The SNDS does not contain information neither on inpatient nor on over-the-counter (OTC) PPI use. However, this use accounts for a limited proportion in France. In 2015, 92% of PPI boxes were delivered to outpatients and almost 97% of them were obtained from prescriptions (source: French National Agency for Medicines and Health Products Safety, ANSM).

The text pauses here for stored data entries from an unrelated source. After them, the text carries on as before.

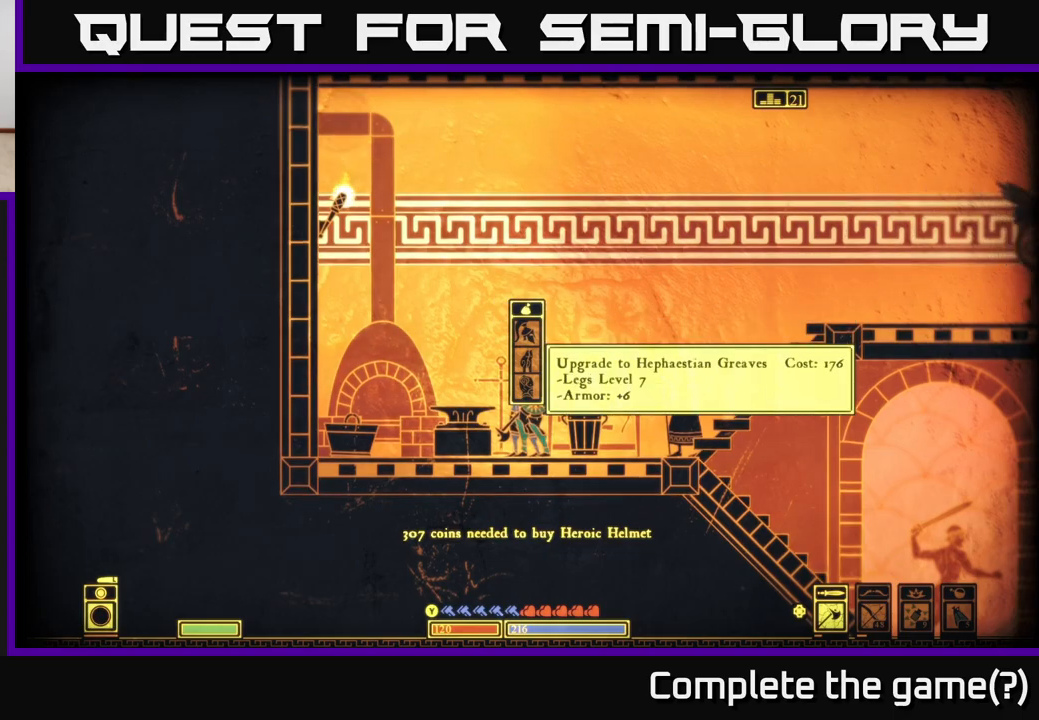
{"buttons": [], "left_stick": "right", "right_stick": "center", "events": [[67, "B", "down"], [83, "left_stick", "up-right"], [117, "B", "up"], [167, "left_stick", "right"]]}
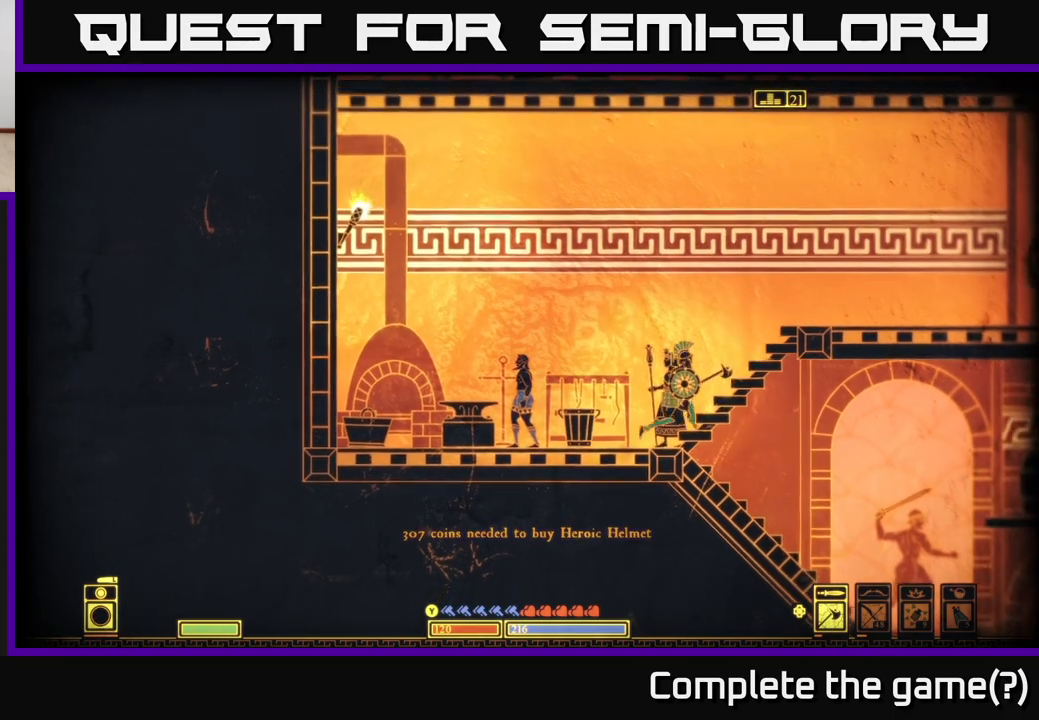
{"buttons": [], "left_stick": "right", "right_stick": "down-right", "events": [[33, "right_stick", "right"], [500, "right_stick", "down-right"]]}
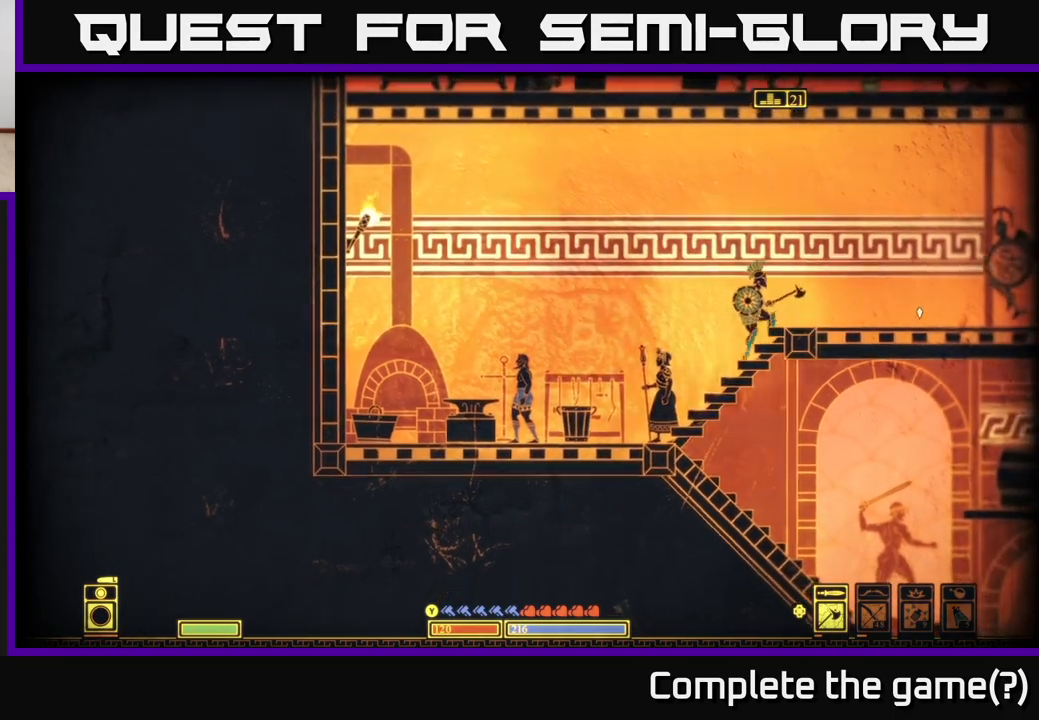
{"buttons": [], "left_stick": "right", "right_stick": "center", "events": [[217, "right_stick", "center"]]}
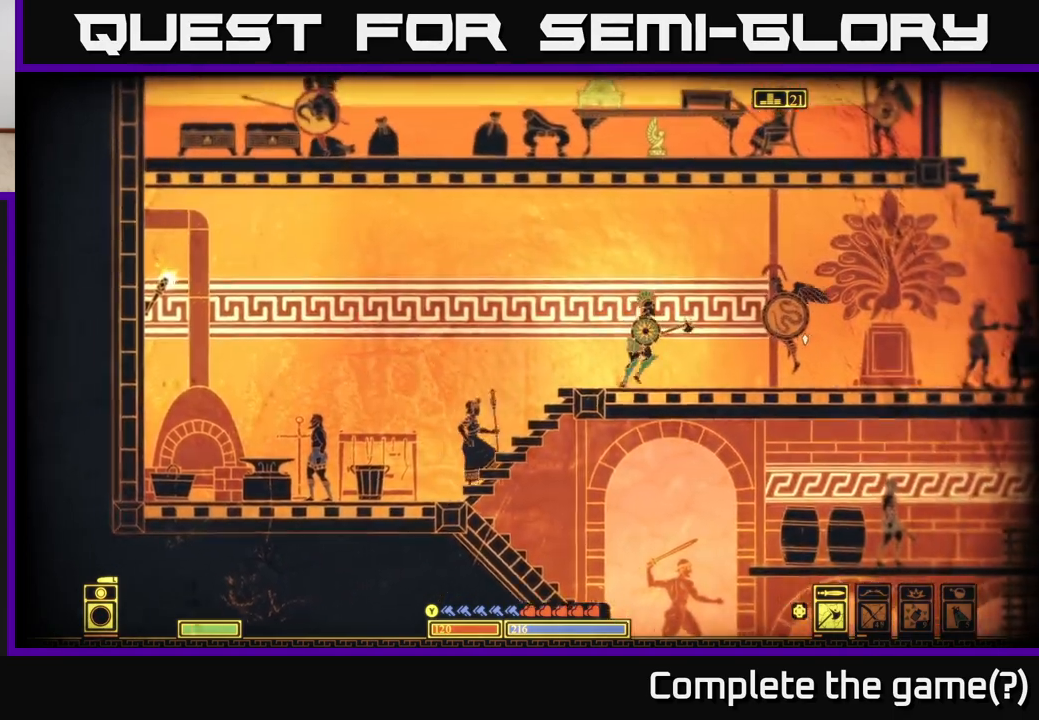
{"buttons": [], "left_stick": "center", "right_stick": "center", "events": [[367, "left_stick", "center"]]}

Exclusion of incident PPI users
To allow for latency, and to minimize reverse causality, incident PPI users within 2 years before index date (defined by at least one redeemed prescription of PPI within 24 months prior to index date, and no redeemed prescription of PPI between 24 and 36 months prior to index date) were excluded from the set of cases and matched controls. Strata containing only cases or controls after exclusion of incident PPI users within 2 years before index date were removed.
Covariates
Sociodemographic characteristics were affiliation to complementary universal health insurance (CMUC, free access to healthcare for low-income people under 65 years old), and social deprivation index (levels of disadvantage calculated across small geographic areas). We also identified medical covariates, defined by a diagnosis, or, if appropriate, by at least three redeemed prescriptions, within 8 years prior to index date (codes available in the Supplementary Table S2): (i) potential risk factors of pancreatic cancer, defined according to the current best available evidence (21, 22, 28, 29): diabetes mellitus, tobacco-related diseases (including COPD diagnosis) or drug use, morbid obesity, alcohol-related diseases or drug use, acute pancreatitis, chronic pancreatitis, pancreatic cyst, gallstones, hepatitis B or C (ii); proxies of potential contexts of PPI treatment: gastroesophageal reflux disease, peptic ulcer, Helicobacter pylori eradication (iii); and other comorbidities or drug use: myocardial infarction, congestive heart failure, peripheral vascular disease, cerebrovascular disease, dementia, chronic obstructive pulmonary disease, connective tissue disease, mild liver disease, hemiplegia, moderate to severe liver disease, moderate to severe chronic kidney disease, HIV/AIDS, antihypertensive drug use, NSAID use, statin use.
Statistical analysis
Characteristics of the cases and matched controls were presented using descriptive statistics.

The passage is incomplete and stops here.